Work order: Through to the final line, write out the records below exactly, omitting any images they contain.

** Data excerpts follows **

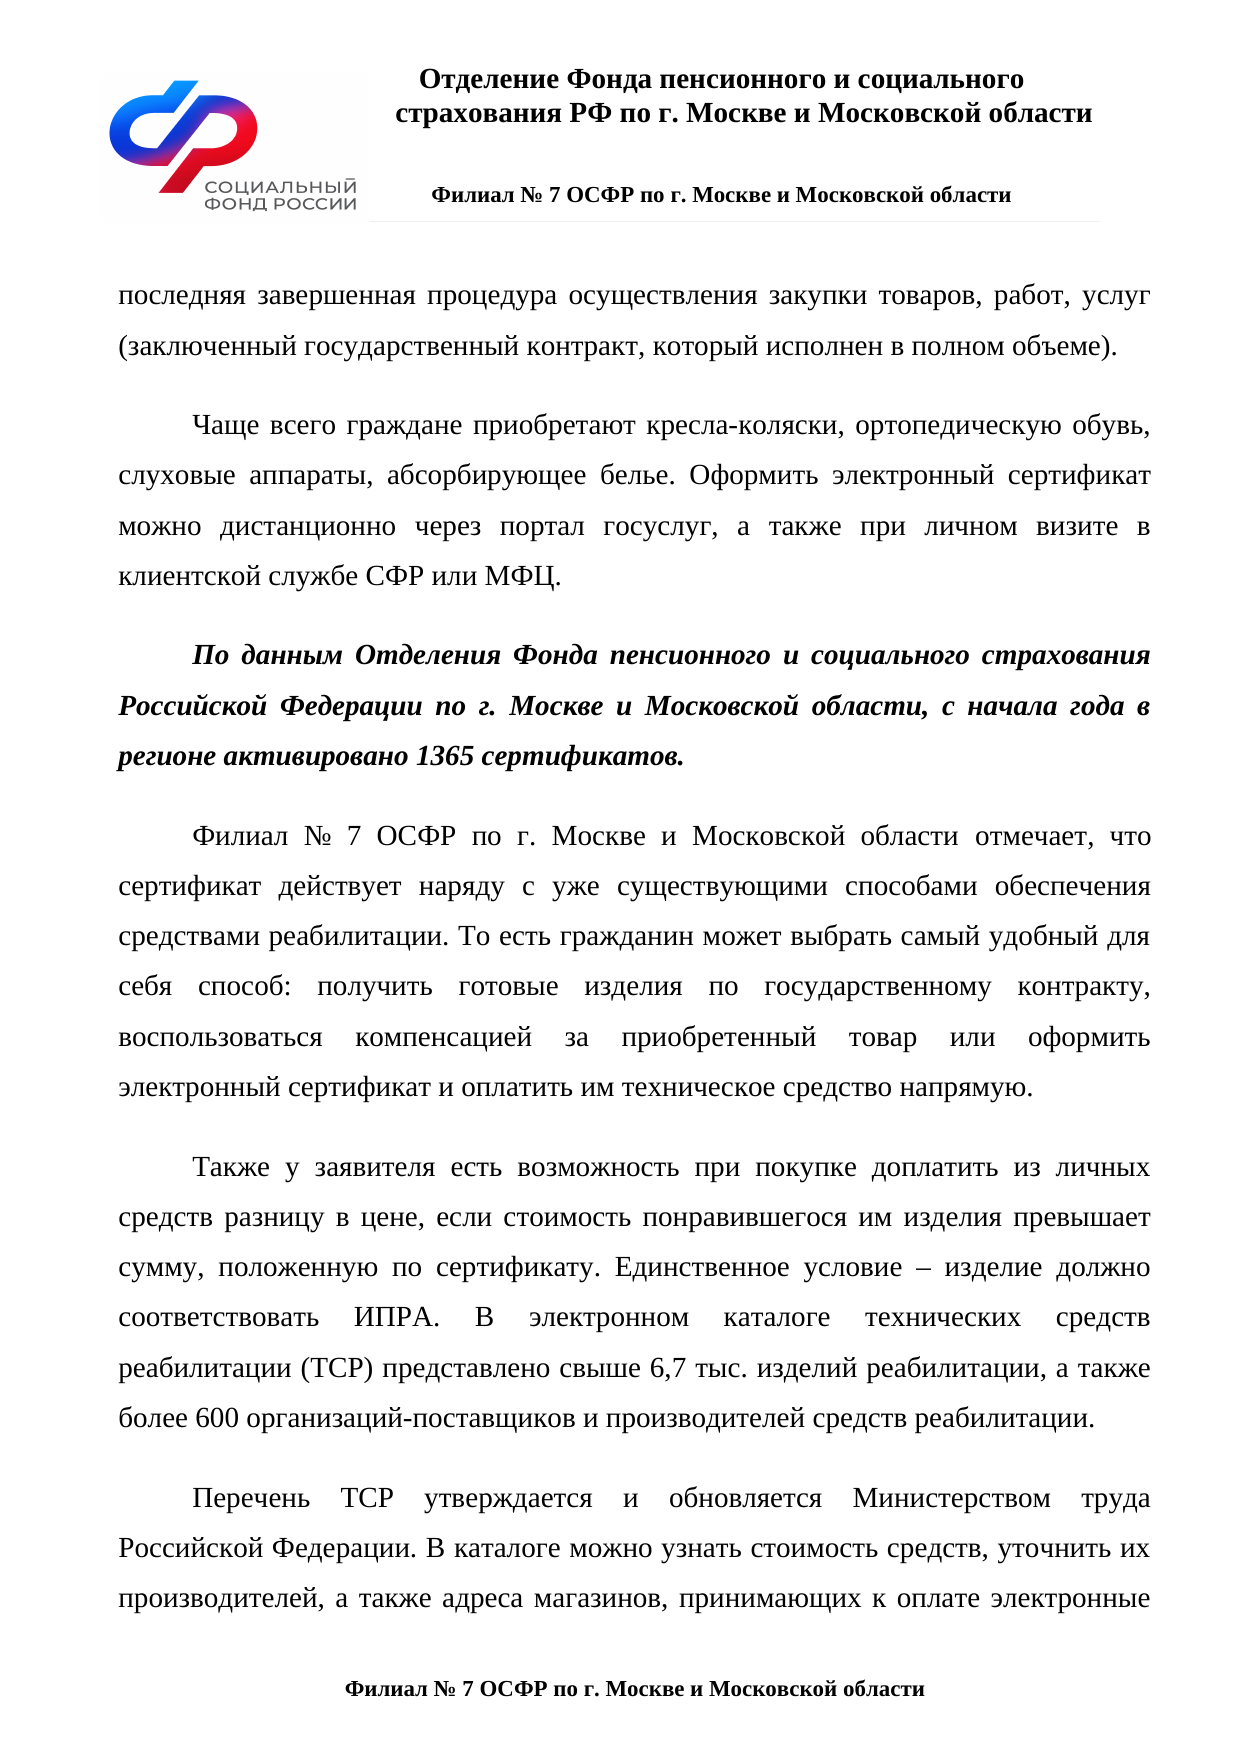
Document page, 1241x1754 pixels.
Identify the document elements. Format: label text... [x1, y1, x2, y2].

picture [98, 73, 370, 222]
text Чаще всего граждане приобретают кресла-коляски, ортопедическую обувь, слуховые аппараты, абсорбирующее белье. Оформить электронный сертификат можно дистанционно через портал госуслуг, а также при личном визите в клиентской службе СФР или МФЦ. [118, 407, 1152, 592]
text Перечень ТСР утверждается и обновляется Министерством труда Российской Федерации. В каталоге можно узнать стоимость средств, уточнить их производителей, а также адреса магазинов, принимающих к оплате электронные сертификаты. Подробную информацию об электронных сертификатах можно найти на сайте СФР. [118, 1480, 1152, 1614]
text По данным Отделения Фонда пенсионного и социального страхования Российской Федерации по г. Москве и Московской области, с начала года в регионе активировано 1365 сертификатов. [118, 637, 1152, 772]
text Филиал № 7 ОСФР по г. Москве и Московской области отмечает, что сертификат действует наряду с уже существующими способами обеспечения средствами реабилитации. То есть гражданин может выбрать самый удобный для себя способ: получить готовые изделия по государственному контракту, воспользоваться компенсацией за приобретенный товар или оформить электронный сертификат и оплатить им техническое средство напрямую. [118, 818, 1152, 1103]
text Также у заявителя есть возможность при покупке доплатить из личных средств разницу в цене, если стоимость понравившегося им изделия превышает сумму, положенную по сертификату. Единственное условие – изделие должно соответствовать ИПРА. В электронном каталоге технических средств реабилитации (ТСР) представлено свыше 6,7 тыс. изделий реабилитации, а также более 600 организаций-поставщиков и производителей средств реабилитации. [118, 1149, 1152, 1434]
text Сертификат содержит информацию о периоде действия, о том, какие товары, работы или услуги и в каком количестве можно приобрести с его использованием, а также предельную стоимость каждой единицы. Номинал сертификата определяется предельной стоимостью товара или услуги, на приобретение которых он будет использован. Предельную стоимость определяет СФР по результатам последней по времени осуществления закупки однородных товаров, работ, услуг. Последней по времени осуществления закупкой считается последняя завершенная процедура осуществления закупки товаров, работ, услуг (заключенный государственный контракт, который исполнен в полном объеме). [118, 277, 1152, 361]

** End of Data excerpts **

Answer to the exercise:
Document page, 1241x1754 pixels.
Identify the document elements. Format: label text... [x1, y1, x2, y2].

picture [98, 73, 370, 222]
text Чаще всего граждане приобретают кресла-коляски, ортопедическую обувь, слуховые аппараты, абсорбирующее белье. Оформить электронный сертификат можно дистанционно через портал госуслуг, а также при личном визите в клиентской службе СФР или МФЦ. [118, 407, 1152, 592]
text Перечень ТСР утверждается и обновляется Министерством труда Российской Федерации. В каталоге можно узнать стоимость средств, уточнить их производителей, а также адреса магазинов, принимающих к оплате электронные сертификаты. Подробную информацию об электронных сертификатах можно найти на сайте СФР. [118, 1480, 1152, 1614]
text По данным Отделения Фонда пенсионного и социального страхования Российской Федерации по г. Москве и Московской области, с начала года в регионе активировано 1365 сертификатов. [118, 637, 1152, 772]
text Филиал № 7 ОСФР по г. Москве и Московской области отмечает, что сертификат действует наряду с уже существующими способами обеспечения средствами реабилитации. То есть гражданин может выбрать самый удобный для себя способ: получить готовые изделия по государственному контракту, воспользоваться компенсацией за приобретенный товар или оформить электронный сертификат и оплатить им техническое средство напрямую. [118, 818, 1152, 1103]
text Также у заявителя есть возможность при покупке доплатить из личных средств разницу в цене, если стоимость понравившегося им изделия превышает сумму, положенную по сертификату. Единственное условие – изделие должно соответствовать ИПРА. В электронном каталоге технических средств реабилитации (ТСР) представлено свыше 6,7 тыс. изделий реабилитации, а также более 600 организаций-поставщиков и производителей средств реабилитации. [118, 1149, 1152, 1434]
text Сертификат содержит информацию о периоде действия, о том, какие товары, работы или услуги и в каком количестве можно приобрести с его использованием, а также предельную стоимость каждой единицы. Номинал сертификата определяется предельной стоимостью товара или услуги, на приобретение которых он будет использован. Предельную стоимость определяет СФР по результатам последней по времени осуществления закупки однородных товаров, работ, услуг. Последней по времени осуществления закупкой считается последняя завершенная процедура осуществления закупки товаров, работ, услуг (заключенный государственный контракт, который исполнен в полном объеме). [118, 277, 1152, 361]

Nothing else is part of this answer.